Justamente, no plano externo, as opções do governo do PT no sentido de adotar o terceiro-mundismo anacrônico, o anti-imperialismo infantil, suas alianças ideológicas com países supostamente anti-hegemônicos e antiocidentais me pareciam ridículas e totalmente inconsistentes com os interesses nacionais do Brasil. Assim, em lugar de assumir a direção do programa de mestrado do Instituto Rio Branco, fiquei sem qualquer designação na Secretaria de Estado durante todo o longo período dos governos do PT, passando a maior parte do tempo na Biblioteca do Itamaraty. Numa fase inicial, até trabalhei para o governo, no Núcleo de Assuntos Estratégicos da Presidência da República, embora nunca tivesse abandonado meu espírito crítico à muitas das propostas de políticas formuladas pelo PT e seus funcionários. Nunca hesitei em expressar minha opinião, dentro e fora do governo, dentro e fora do Itamaraty.’
Meu percurso do marxismo juvenil a um liberalismo bem temperado, no campo doutrinal, acompanhou a evolução de meus estudos, leituras e reflexões; no terreno da prática, fui observando todos os experimentos de políticas públicas, em todos os países que visitei ou nos quais vivi, sem qualquer catalogação primária do tipo esquerda-direita, apenas com a preocupação principal na eficácia do combate à pobreza. Deixei o registro dessa evolução em alguns textos que ainda se encontram disponíveis em meu blog Diplomatizzando, em especial nos textos “Sete Pecados da Esquerda” e “Contra a Anti-Globalização”, que resumem um pouco dessa experiência adquirida em viagens e estudos, com muita reflexão sobre as políticas mais eficazes, independentemente de sua coloração ideológica ou caráter mais privatista ou mercadista, ou estatal-dirigista.
Com isso encerrei a exposição inicial e dediquei-me a responder às primeiras perguntas, que tocaram nos temas mais esperados: antiglobalismo – que não hesitei em classificar como uma idiotice completa –, os desafios do Mercosul na sequência da derrota de Macri – que eu disse não ter muita relação com o futuro do bloco, e sim a inadimplência constante dos dois membros principais em cumprir os termos do Tratado de Assunção –, a questão da China – sempre presente em 100% das palestras e seminários que ocorrem desde vários anos – algumas questões que demandei que chegassem por escrito já antecipando que não teríamos tempo para responder a todas elas no tempo alocado para a palestra. De fato, recebe uma dúzia ou mais de questões que vou transcrever neste textos, sem que eu possa assegurar, neste momento, que terei tempo de responder a todas elas no tempo exíguo que me resta depois de uma extenuante jornada de palestras, conferências, encontros e conversas com algumas dezenas de colegas, amigos, estudantes, novos e velhos conhecidos de eventos similares a este a que assisti ou de que participei nos anos recentes. Tínhamos de interromper o nosso evento, uma vez que a mesma sala sediaria um outro encontro, e eu mesmo tinha de participar de um painel sobre o “Brasil no mundo”, mediado pelo professor de Relações Internacionais da USP, Leandro Piquet, com a participação da economista Sandra Polónio Rios e o deputado (e diplomata) Marcelo Calero.

==============================

• O que produzir: Retome o relato em primeira pessoa sobre a palestra e as perguntas do público, dando continuidade a ele logo após a última frase do trecho acima.

• Os dados:
==============================

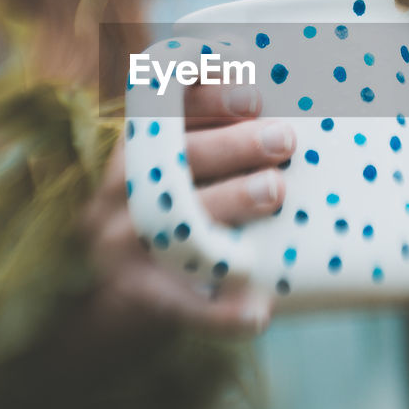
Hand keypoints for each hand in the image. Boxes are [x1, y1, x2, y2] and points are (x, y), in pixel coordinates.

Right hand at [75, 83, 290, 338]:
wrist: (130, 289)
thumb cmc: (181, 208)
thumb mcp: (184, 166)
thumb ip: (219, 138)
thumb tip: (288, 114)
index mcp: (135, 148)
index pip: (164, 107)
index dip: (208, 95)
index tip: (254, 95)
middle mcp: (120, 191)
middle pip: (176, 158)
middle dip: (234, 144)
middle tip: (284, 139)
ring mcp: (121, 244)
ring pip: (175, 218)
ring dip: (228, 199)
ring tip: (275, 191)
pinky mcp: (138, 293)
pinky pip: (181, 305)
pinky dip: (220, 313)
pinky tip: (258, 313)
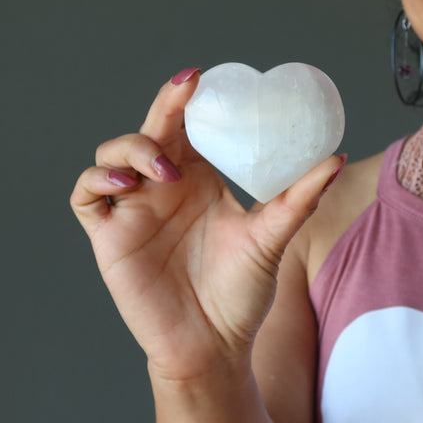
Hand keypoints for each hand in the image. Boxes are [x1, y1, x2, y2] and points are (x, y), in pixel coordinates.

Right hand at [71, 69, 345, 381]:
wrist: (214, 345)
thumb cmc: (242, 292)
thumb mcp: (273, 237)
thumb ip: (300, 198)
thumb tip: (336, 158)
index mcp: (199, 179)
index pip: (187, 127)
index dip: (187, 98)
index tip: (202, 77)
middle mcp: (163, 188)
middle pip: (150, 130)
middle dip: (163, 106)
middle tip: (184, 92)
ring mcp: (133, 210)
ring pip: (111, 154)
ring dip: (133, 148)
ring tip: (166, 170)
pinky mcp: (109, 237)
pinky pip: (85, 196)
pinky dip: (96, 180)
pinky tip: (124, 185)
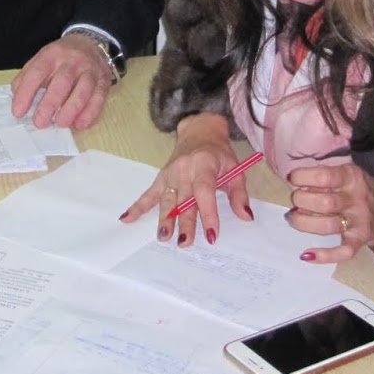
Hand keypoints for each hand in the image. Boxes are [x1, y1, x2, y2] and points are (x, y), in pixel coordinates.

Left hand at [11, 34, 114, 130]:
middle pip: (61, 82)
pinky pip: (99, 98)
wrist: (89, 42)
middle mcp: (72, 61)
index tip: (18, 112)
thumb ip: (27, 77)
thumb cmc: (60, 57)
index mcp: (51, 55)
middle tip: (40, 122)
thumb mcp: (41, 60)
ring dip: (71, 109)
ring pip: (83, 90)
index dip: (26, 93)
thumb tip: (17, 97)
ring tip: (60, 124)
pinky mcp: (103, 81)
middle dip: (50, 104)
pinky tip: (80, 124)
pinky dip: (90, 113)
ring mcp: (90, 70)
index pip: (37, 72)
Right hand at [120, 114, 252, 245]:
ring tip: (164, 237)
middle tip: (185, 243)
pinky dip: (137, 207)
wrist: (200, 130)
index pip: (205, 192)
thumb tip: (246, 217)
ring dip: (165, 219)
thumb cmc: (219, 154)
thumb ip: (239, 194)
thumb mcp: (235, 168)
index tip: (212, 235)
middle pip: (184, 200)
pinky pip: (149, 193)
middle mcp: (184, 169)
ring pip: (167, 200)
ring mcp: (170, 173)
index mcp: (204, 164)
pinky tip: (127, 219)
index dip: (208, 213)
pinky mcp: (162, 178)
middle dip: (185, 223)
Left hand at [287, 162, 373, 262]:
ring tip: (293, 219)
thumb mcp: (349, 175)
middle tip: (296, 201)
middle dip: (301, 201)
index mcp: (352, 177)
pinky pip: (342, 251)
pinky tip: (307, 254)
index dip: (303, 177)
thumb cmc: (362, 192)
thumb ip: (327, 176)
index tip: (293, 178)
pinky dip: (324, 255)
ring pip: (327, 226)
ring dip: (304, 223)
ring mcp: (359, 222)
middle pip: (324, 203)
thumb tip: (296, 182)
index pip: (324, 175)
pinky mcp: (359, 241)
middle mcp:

==============================

• Espaço da resposta:
Eu tinha tomado algumas notas preliminares para esse evento em forma de painel, como sempre faço, ainda que nunca leio o que escrevi, num hábito que apenas serve para organizar as ideias e deixar registro, justamente, desse tipo de evento, para o benefício daqueles que não podem estar presentes. As notas que fiz, imediatamente postadas em meu blog Diplomatizzando na madrugada anterior, receberam este registro:
3529. “Debate sobre o Brasil no mundo: questões de política externa”, São Paulo, 2 de novembro de 2019, 5 p. Notas para debate em conferência Liberty, São Paulo. Postado no Diplomatizzando (link: https://diplomatizzando.blogspot.com/2019/11/debate-sobre-o-brasil-no-mundo-politica.html).
Procedo agora à transcrição das perguntas manuscritas enviadas à mesa, retendo para mim eventuais endereços de correio eletrônico para envio posterior de minhas respostas, o que também vou fazer de forma genérica, postando minhas respostas e comentários adicionais no meu blog, para que todos possam acessar de forma independente.

1) Por que o discurso de Bolsonaro é tão atrativo?
2) Como e quando surgiu a atuação/pensamento Sul-Sul no Brasil e qual seria a inclinação diplomática no atual período?
3) O Brasil, como membro “extra-Otan”, faria o país ter algumas obrigações com a organização, como fazer parte de coalizões em guerra?
4) O Sr. acha que com uma possível abertura do mercado externo brasileiro irá (?) desgastar as ideias e sandices ditas por pessoas como o Felipe G. Martins, Ernesto Araújo, etc.?
5) Gostaria de saber se o Sr. vê o mundo político-discursivo em cinco ou dez anos como moderado; se o Sr. enxerga uma superação dos discursos e das políticas extremistas (principalmente na extrema-direita) que vemos no mundo de hoje.
6) Estou ajudando Relações Internacionais em uma faculdade de ideias majoritariamente coletivistas. Qual a sua perspectiva para a entrada de estudantes de RI, que defendem a liberdade na diplomacia do futuro?
7) Em minha universidade, os docentes têm uma visão desenvolvimentista nacionalista, inclusive muitos denominam-se anti-imperialistas. Segundo ele, o Brasil ser um país agroexportador é um erro, portanto devemos incentivar a nossa indústria, como no passado. É realmente necessário forçar nossa industrialização? Temos alguma vantagem diplomática graças à agroexportação?
8) Numa recente entrevista, Celso Amorim falou que não há nada errado com o empréstimo do BNDES dos governos petistas; queria que você comentasse sobre isso e se pudesse sobre a questão dos calotes.
9) O Sr. acha realmente necessária a “tortura” (?) de acordos bilaterais com outros países para estabelecer comércio? Se eu fosse o presidente, eu simplesmente abriria as portas do Brasil. Teria algum efeito negativo?
10) Conforme seu [meu] livro, como a inteligência da diplomacia brasileira se tornou miserável? E como isso pode ser revertido?

Todas perguntas altamente interessantes, como se vê, para cujas respostas eu vou pedir a leniência dos seus autores para responder nos próximos dias, dado o adiantado da hora nesta madrugada do domingo 3 de novembro e uma longa viagem de volta a Brasília, contando ainda com aula, banca de mestrado e outras obrigações acadêmicas e profissionais a partir desta segunda-feira 4/11/2019. Voltarei às questões tão pronto possível.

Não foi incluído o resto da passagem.